Mar 21, 2012 by News Staff

ESO’s VISTA telescope has created the widest deep view of the sky ever made using infrared light.

A section of the widest deep view of the sky ever taken using infrared light, with a total effective exposure time of 55 hours. It shows a region of the sky known as the COSMOS field in the constellation of Sextans (ESO / UltraVISTA team / TERAPIX / CNRS / INSU / CASU)

According to the European Southern Observatory (ESO), this new picture of an unremarkable patch of sky comes from the UltraVISTA survey and reveals more than 200 000 galaxies. It forms just one part of a huge collection of fully processed images from all the VISTA surveys that is now being made available by ESO to astronomers worldwide.

The VISTA telescope at ESO’s Paranal Observatory in Chile is the world’s largest survey telescope and the most powerful infrared survey telescope in existence. Since it started work in 2009 most of its observing time has been devoted to public surveys, some covering large parts of the southern skies and some more focused on small areas.

The UltraVISTA survey has been devoted to the COSMOS field, an apparently almost empty patch of sky, which has already been extensively studied using other telescopes, including the NASA/ESA Hubble Space Telescope. UltraVISTA is the deepest of the six VISTA surveys by far and reveals the faintest objects.

Data from the VISTA surveys – totaling more than 6 terabytes of images – are now being processed in data centers in the United Kingdom, and in the case of UltraVISTA in France, and are flowing back into the ESO science archive and being made available to astronomers around the world.

At first glance the UltraVISTA image looks unremarkable, a few bright stars and a sprinkling of fainter ones. But in fact almost all of those fainter objects are not stars in the Milky Way, but very remote galaxies, each containing billions of stars.

The expansion of the Universe shifts light from distant objects towards longer wavelengths. For starlight coming from the most distant galaxies that we can observe, this means that most of the light falls in the infrared part of the spectrum when it gets to Earth.

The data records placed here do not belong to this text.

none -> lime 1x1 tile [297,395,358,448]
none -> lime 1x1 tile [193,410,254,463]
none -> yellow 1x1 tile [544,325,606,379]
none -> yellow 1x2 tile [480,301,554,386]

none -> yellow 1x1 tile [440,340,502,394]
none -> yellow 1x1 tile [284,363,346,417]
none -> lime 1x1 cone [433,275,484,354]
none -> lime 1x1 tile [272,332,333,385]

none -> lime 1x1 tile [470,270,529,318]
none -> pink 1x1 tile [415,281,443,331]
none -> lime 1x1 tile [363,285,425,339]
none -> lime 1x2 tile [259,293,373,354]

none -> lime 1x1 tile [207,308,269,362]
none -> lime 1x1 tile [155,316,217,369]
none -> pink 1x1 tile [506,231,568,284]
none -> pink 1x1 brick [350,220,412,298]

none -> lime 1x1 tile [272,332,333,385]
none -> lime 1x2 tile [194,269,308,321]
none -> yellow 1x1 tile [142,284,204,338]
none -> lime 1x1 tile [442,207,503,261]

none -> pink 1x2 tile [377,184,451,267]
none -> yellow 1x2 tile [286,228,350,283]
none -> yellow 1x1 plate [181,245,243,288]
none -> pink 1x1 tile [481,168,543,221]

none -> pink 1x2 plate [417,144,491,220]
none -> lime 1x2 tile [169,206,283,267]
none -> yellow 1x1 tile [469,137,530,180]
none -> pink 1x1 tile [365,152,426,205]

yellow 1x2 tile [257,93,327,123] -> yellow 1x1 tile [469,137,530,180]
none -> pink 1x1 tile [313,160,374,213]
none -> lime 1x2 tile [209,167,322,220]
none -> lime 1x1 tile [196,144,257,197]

As a highly sensitive infrared telescope with a wide field of view, VISTA is uniquely powerful for spotting distant galaxies in the early Universe. By studying galaxies in redshifted light at successively larger distances, astronomers can also trace how galaxies were built up and evolved over the history of the cosmos.

Close inspection of the picture reveals tens of thousands of previously unknown reddish objects scattered between the more numerous cream-colored galaxies. These are mostly very remote galaxies seen when the Universe was only a small fraction of its present age. Early studies of the UltraVISTA images, in combination with images from other telescopes, have revealed the presence of many galaxies that are seen when the Universe was less than a billion years old and a few are seen at even earlier times.

Although the current UltraVISTA image is already the deepest infrared image of its size in existence observations are continuing. The final result, a few years from now, will be significantly deeper still.